Yeast surface display is a powerful strategy for enzyme immobilization and whole-cell biocatalysis; however, the intracellular processing of heterologous enzymes during secretion and anchoring remains poorly understood. In this study, a GH5 endoglucanase gene (eglS, 1.4 kb) from Bacillus subtilis, originally isolated from a paper mill effluent, was cloned into the pYD1 vector and expressed in Saccharomyces cerevisiae EBY100 using the Aga1-Aga2 surface display system. The recombinant strain produced clear degradation halos on carboxymethyl cellulose (CMC) plates, confirming cellulolytic activity at the whole-cell level.
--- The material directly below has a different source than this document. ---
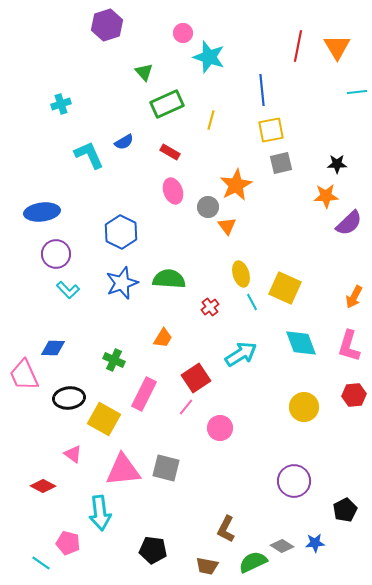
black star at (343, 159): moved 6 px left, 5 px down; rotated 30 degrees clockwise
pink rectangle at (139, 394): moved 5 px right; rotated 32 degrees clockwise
Zymographic analysis revealed multiple active enzyme forms depending on the cellular fraction analyzed. Intracellular extracts displayed active bands ranging from 70 to 57 kDa, consistent with immature or partially processed Aga2 fusion proteins, whereas cell wall-associated fractions showed active bands between 55 and 35 kDa, suggesting proteolytic processing during secretion and surface anchoring. The apparent specific activity of the cytoplasmic fraction was 5.33 ± 0.31 U mg-1, while the cell wall-associated fraction exhibited a higher apparent specific activity (58.4 ± 10.1 U mg-1). Although these values were obtained from non-purified fractions and therefore do not represent intrinsic enzymatic constants, they indicate a relative enrichment of catalytically active enzyme in the cell wall-associated fraction, consistent with functional surface display. The presence of multiple active enzyme forms and the enhanced catalytic efficiency observed in the cell wall-associated fraction suggest that the engineered yeast strain may serve as a promising whole-cell biocatalyst, with potential applications in consolidated bioprocessing (CBP) strategies for lignocellulosic biomass conversion.